I noticed last week that the snow had taken down a branch of a callery pear tree near The New School. 
 
(Callery pears' v-forks make them particularly vulnerable to splitting like this, one reason they're no longer planted as much as they once were). 
 
Then, as I walked past it and found more limbs in the snow, I realized, it wasn't just one but two branches the tree had lost. In fact: three! 
 
A week later, all the fallen branches, big and small, have been removed, along with the snow, leaving just the wounded tree torso.

Sunday, March 01, 2026

War crime

He did it. Why? So many possible reasons being bruited by the pundits, none probably the actual reason, none offered to the people or our representatives, or the international community - and not one of these candidate reasons legitimate. The chaos president, emboldened by past crimes, rains catastrophe around the world. Ours is now a rogue state.

Tuesday, February 24, 2026

I know what I know, if you know what I mean

At an intimate workshop sharing the "Theorizing Religion" class activities around definitions of religion and the religions of unexpected things like capitalism, academia and fashion, I gave folks a few definitions of religion to chew over. Three were serious, the fourth not so much. 

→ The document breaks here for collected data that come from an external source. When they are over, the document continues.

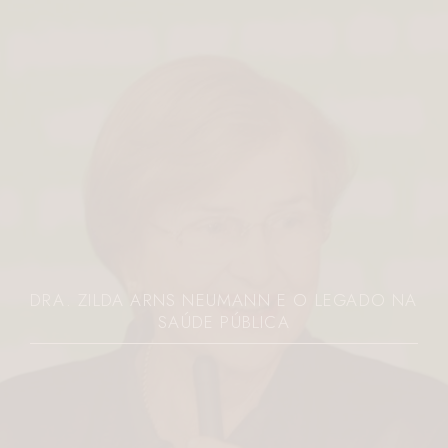
DRA. ZILDA ARNS NEUMANN E O LEGADO NA
SAÚDE PÚBLICA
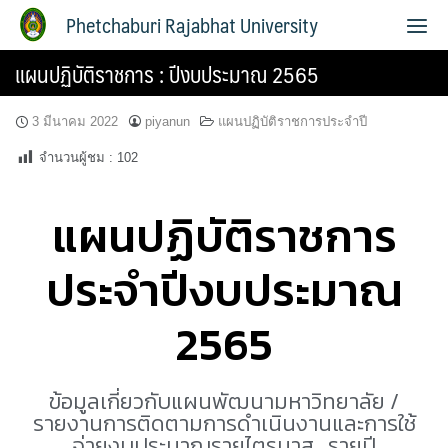
Phetchaburi Rajabhat University
แผนปฏิบัติราชการ : ปีงบประมาณ 2565
3 มีนาคม 2022
piyanun
แผนปฏิบัติราชการประจำปี
จำนวนผู้ชม :
102
แผนปฏิบัติราชการ
ประจำปีงบประมาณ
2565
ข้อมูลเกี่ยวกับแผนพัฒนามหาวิทยาลัย /
รายงานการติดตามการดำเนินงานและการใช้
จ่ายงบประมาณรายไตรมาส , รายปี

If you don't recognize it, that last one is from the song which VH1 listed as No. 23 of the "100 Greatest One-Hit Wonders of the 80s," Edie Brickell's "What I am" - and was inspired by irritation at a college world religons class! (I used it once before, almost twenty years ago (!).) I told the assembled people I'd included the smile on a dog to keep things light-hearted but after a while noted that it was in the list also as a corrective to the potentially merely anthropological claims of the other three (Tillich, Suzuki, Durkheim). Religion might be a fact not just about human beings muddling along but about the solicitation of the more-than-human world in which we find ourselves.

The event was my contribution to a suite of events around the "Fashion - Faith: Rituals and Dialogues" exhibition, and the conversation my prompts fostered among these fashion-focused students quickly left me behind: wearing something that "just feels wrong," the fate-like power of "trends," the rage for reusing other' clothing, the "transcendent" feeling when wearing and being recognized in the work of a famous designer who just died, the daily "ritual" of dressing, death... 

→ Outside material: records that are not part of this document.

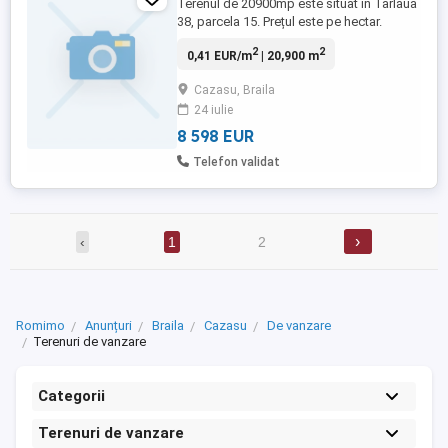
Terenul de 20900mp este situat in Tarlaua
38, parcela 15. Prețul este pe hectar.
2
2
0,41 EUR/m
| 20,900 m
Cazasu, Braila
24 iulie
8 598 EUR
Telefon validat
›
‹
1
2
Romimo
Anunțuri
Braila
Cazasu
De vanzare
Terenuri de vanzare
Categorii
Terenuri de vanzare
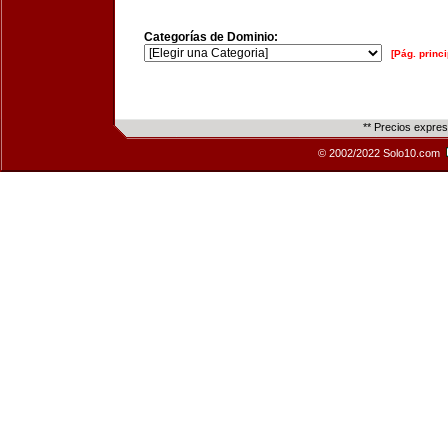
Categorías de Dominio:
[Pág. princi
** Precios expre
© 2002/2022 Solo10.com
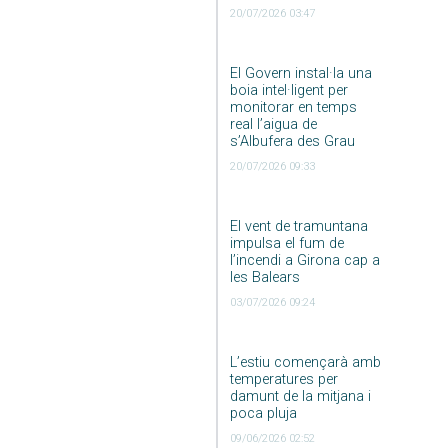
20/07/2026 03:47
El Govern instal·la una
boia intel·ligent per
monitorar en temps
real l’aigua de
s’Albufera des Grau
20/07/2026 09:33
El vent de tramuntana
impulsa el fum de
l’incendi a Girona cap a
les Balears
03/07/2026 09:24
L’estiu començarà amb
temperatures per
damunt de la mitjana i
poca pluja
09/06/2026 02:52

I guess that, contrary to my pious pedagogical protestations, "the religion of fashion" is to me really not (yet) more than a conceit... But the enthusiastic reception of this, along with all the other components of the exhibition, suggest I may have opportunity to learn more. Shouldn't we turn this into a team-taught course, the BFA Fashion colleague who'd had the transcendent experience wondered?

Cotton candy snow

Monday, February 23, 2026

Blizzard of 2026

After nineten inches of snow finished falling, NYC was a sight to see!

Sunday, February 22, 2026

How it begins

First blizzard warning for NYC in nine years!

Repent

From the Great Litany, for the first Sunday of Lent... 

Saturday, February 21, 2026

Delusions of grandeur

I'm partial to the AI versions of the banner where "justice" is replaced by "rapist" but the enabling of this cult of personality is beyond distressing.

Thursday, February 19, 2026

Get the drift




Mostly people complain about the grimy rests of the past weeks' snows but it occurred to me that they're actually quite beautiful in their own way. Worthy of a Ross Gay "delight practice" gesture?!

Tuesday, February 17, 2026

马年快乐

This horse (from our Met daily calendar) looks a little overwhelmed. Lunar new year, Ramadan and Mardi Gras, all at once?

Monday, February 16, 2026

Out lines

More and less evanescent lines on the Kazimiroff Nature Trail

Sunday, February 15, 2026

Intervention

In today's church bulletin, a copy of a public letter sent by the head of the Anglican Church in Canada to the head of the Episcopal Church. 

Our nation finds itself in a "time of distress," he writes, which is "heartbreaking for us, your northern neighbors, to watch." How good to be reminded that other hearts break with ours, see the blessing in our acts of loving resistance. How grateful I feel to read his call to Canadian Anglicans "to continue holding in prayer all of you in this intense, unpredictable season in the life of the United States of America."